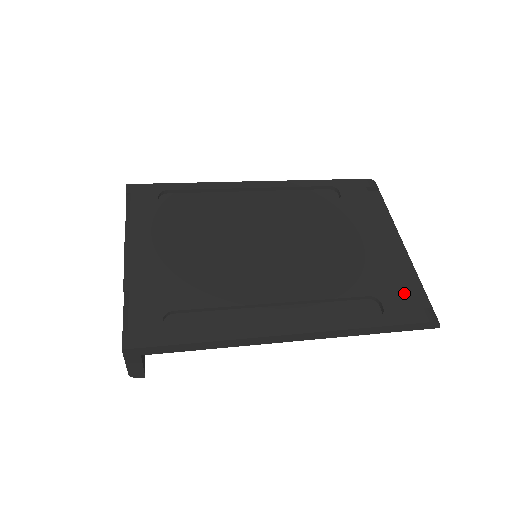
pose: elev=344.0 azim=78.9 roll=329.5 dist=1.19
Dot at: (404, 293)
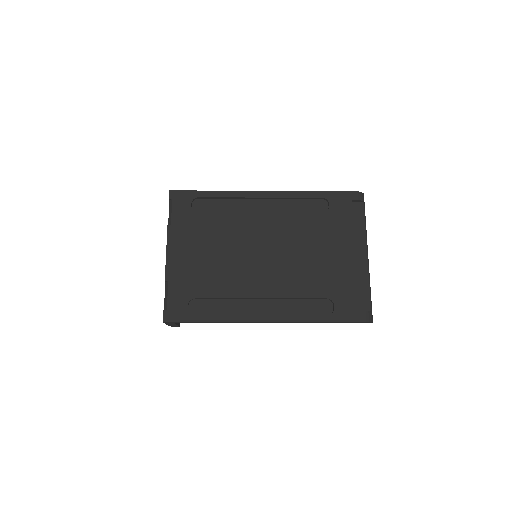
Dot at: (353, 298)
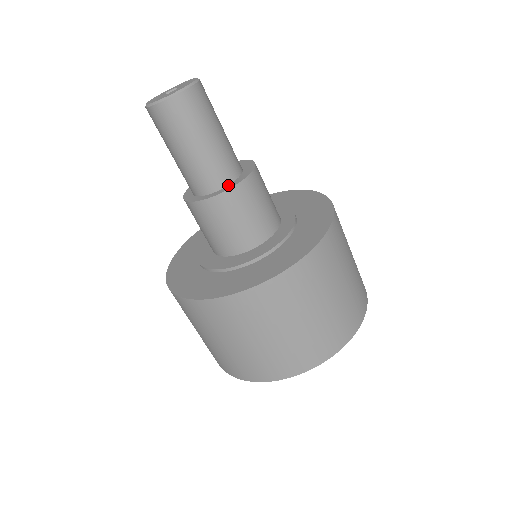
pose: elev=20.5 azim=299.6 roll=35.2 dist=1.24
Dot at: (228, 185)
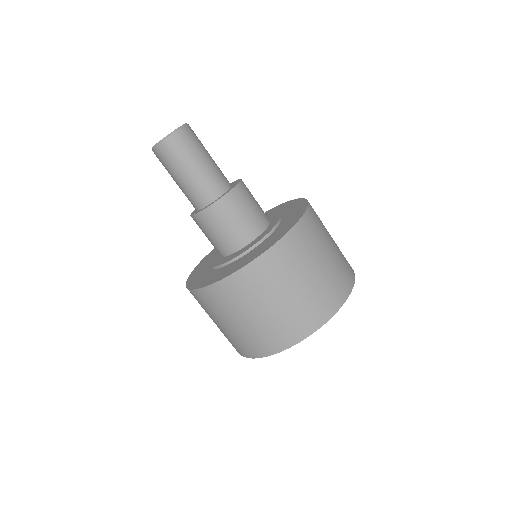
Dot at: (215, 200)
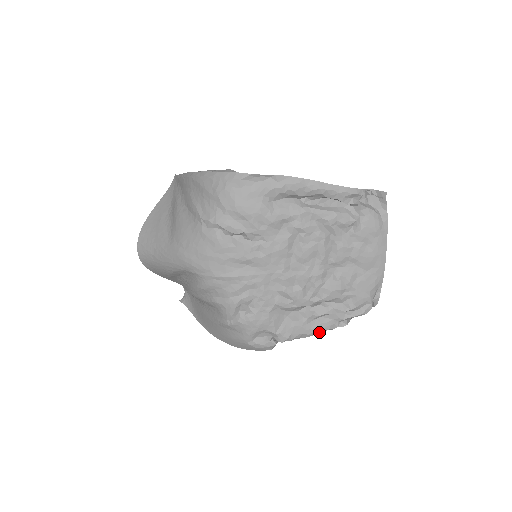
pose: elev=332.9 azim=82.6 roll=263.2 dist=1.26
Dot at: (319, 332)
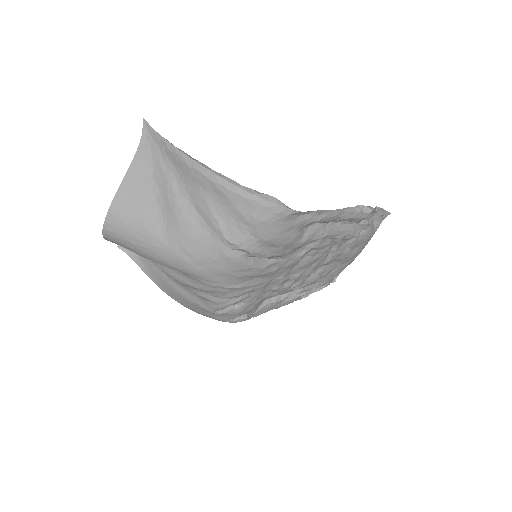
Dot at: occluded
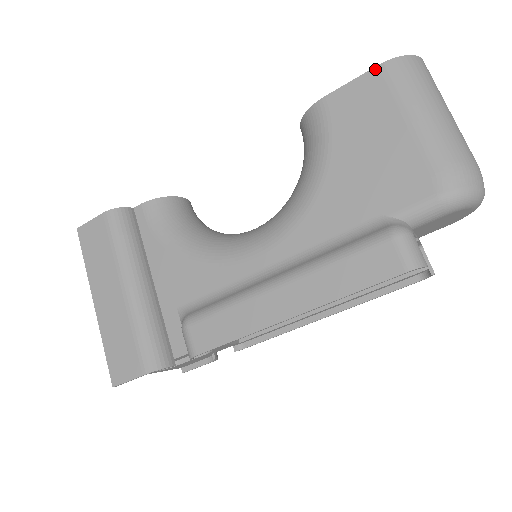
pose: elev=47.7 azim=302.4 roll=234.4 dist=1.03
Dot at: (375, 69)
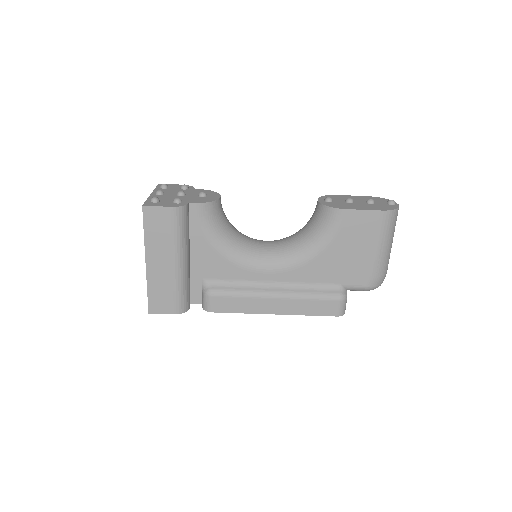
Dot at: (379, 212)
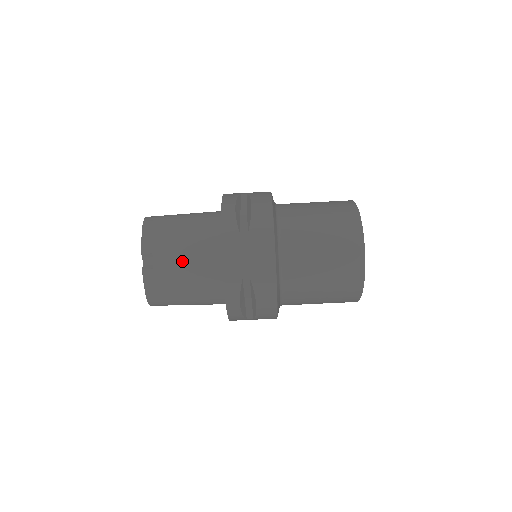
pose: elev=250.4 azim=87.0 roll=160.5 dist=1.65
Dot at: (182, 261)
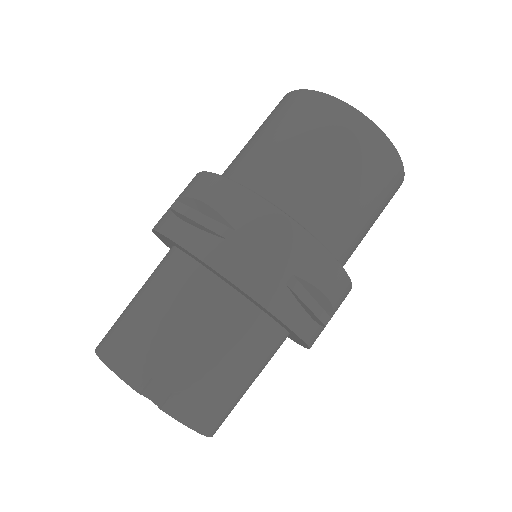
Dot at: (194, 346)
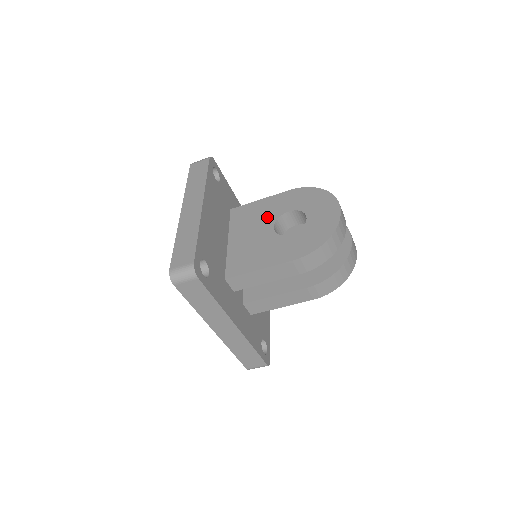
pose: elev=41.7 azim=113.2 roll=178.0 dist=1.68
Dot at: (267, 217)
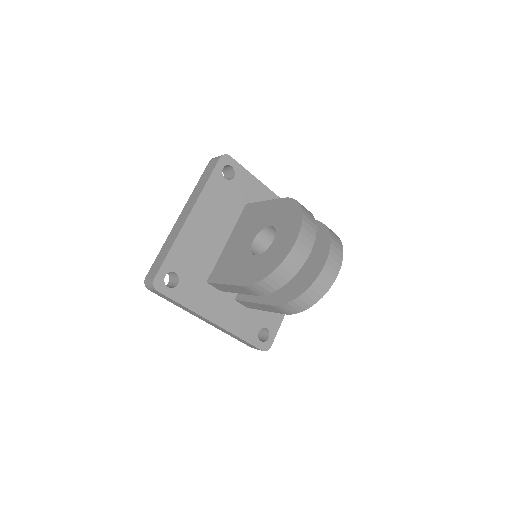
Dot at: (256, 226)
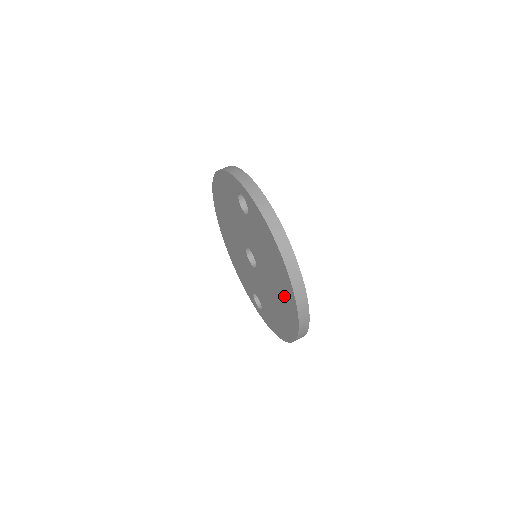
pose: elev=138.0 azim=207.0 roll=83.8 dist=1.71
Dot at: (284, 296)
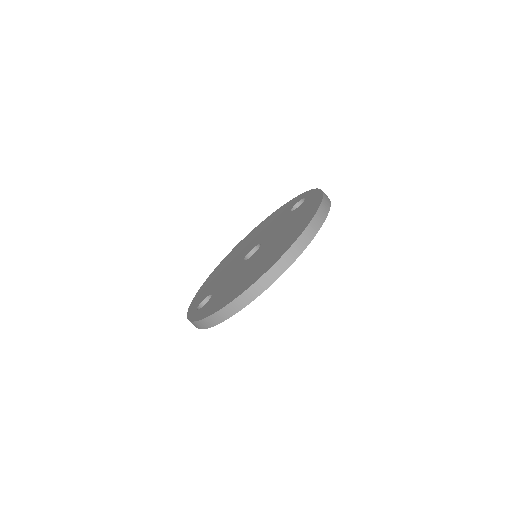
Dot at: (281, 246)
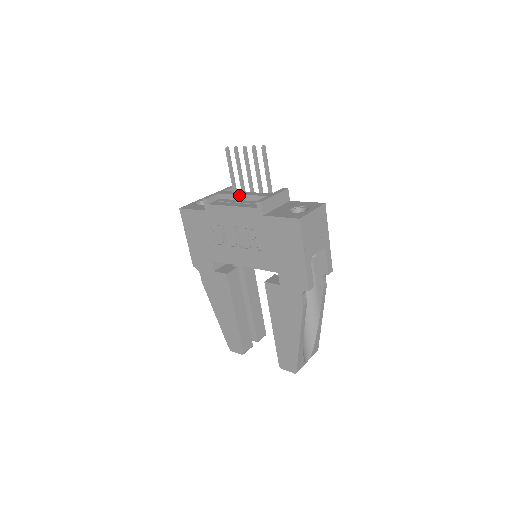
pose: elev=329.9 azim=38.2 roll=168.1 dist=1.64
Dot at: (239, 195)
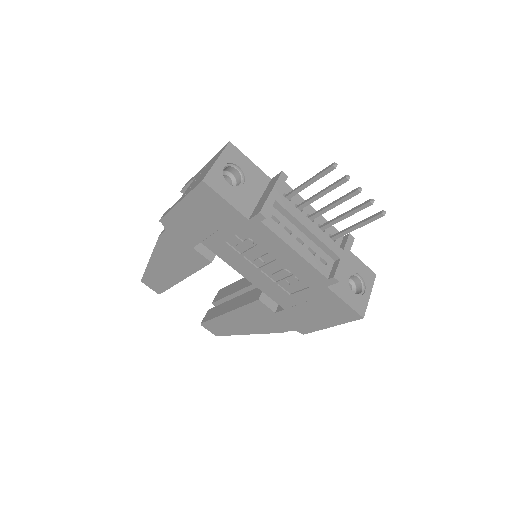
Dot at: (305, 227)
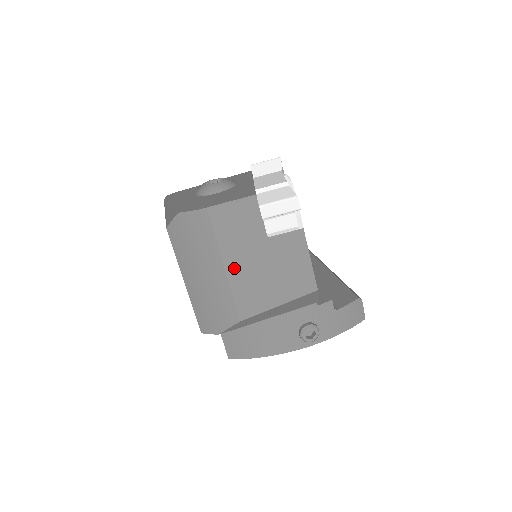
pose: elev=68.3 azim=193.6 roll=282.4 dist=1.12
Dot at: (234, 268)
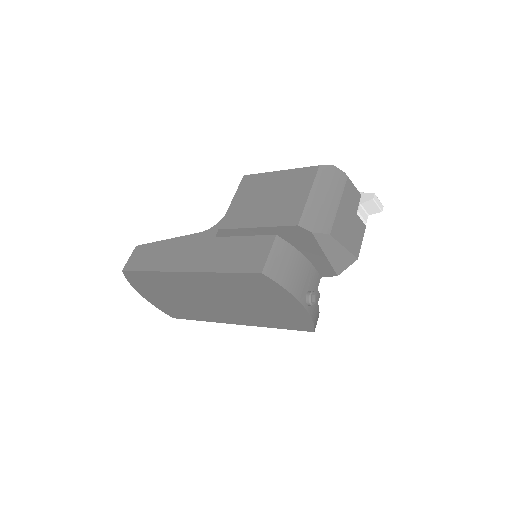
Dot at: (342, 209)
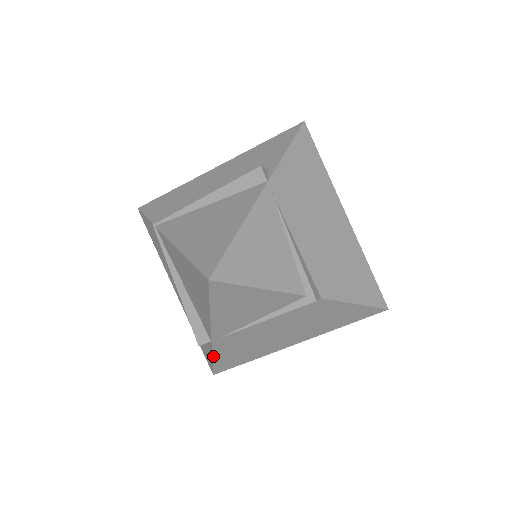
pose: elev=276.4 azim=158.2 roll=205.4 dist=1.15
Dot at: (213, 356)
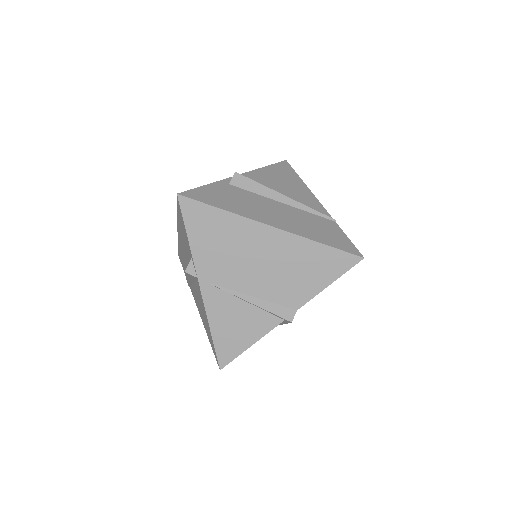
Dot at: occluded
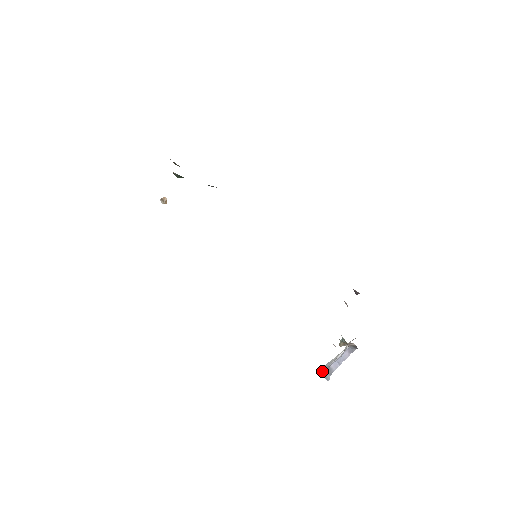
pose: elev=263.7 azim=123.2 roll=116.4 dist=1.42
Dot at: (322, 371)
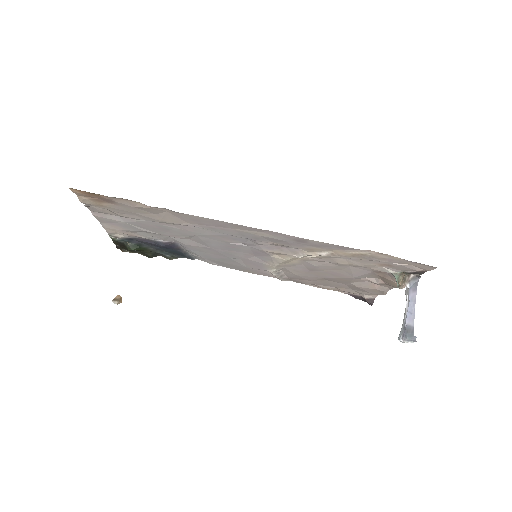
Dot at: (401, 337)
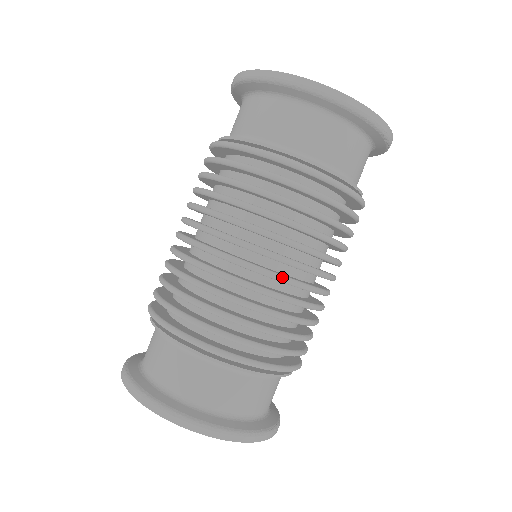
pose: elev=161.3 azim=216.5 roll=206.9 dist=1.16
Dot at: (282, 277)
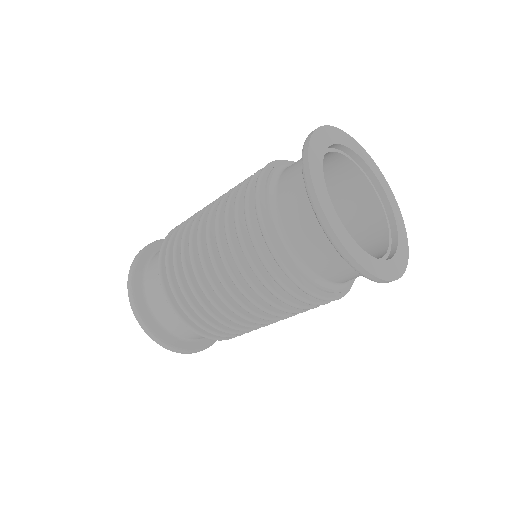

* * *

**Task objective:**
Which rows above contain the string "dist"? Pull out each one in full, treating uppercase and lowercase as different.

**Result of this task:**
pose: elev=344.0 azim=78.9 roll=329.5 dist=1.19
pose: elev=20.5 azim=299.6 roll=35.2 dist=1.24
pose: elev=332.9 azim=82.6 roll=263.2 dist=1.26
pose: elev=47.7 azim=302.4 roll=234.4 dist=1.03
pose: elev=250.4 azim=87.0 roll=160.5 dist=1.65
pose: elev=41.7 azim=113.2 roll=178.0 dist=1.68
pose: elev=138.0 azim=207.0 roll=83.8 dist=1.71
pose: elev=329.9 azim=38.2 roll=168.1 dist=1.64
pose: elev=68.3 azim=193.6 roll=282.4 dist=1.12
pose: elev=276.4 azim=158.2 roll=205.4 dist=1.15
pose: elev=263.7 azim=123.2 roll=116.4 dist=1.42
pose: elev=161.3 azim=216.5 roll=206.9 dist=1.16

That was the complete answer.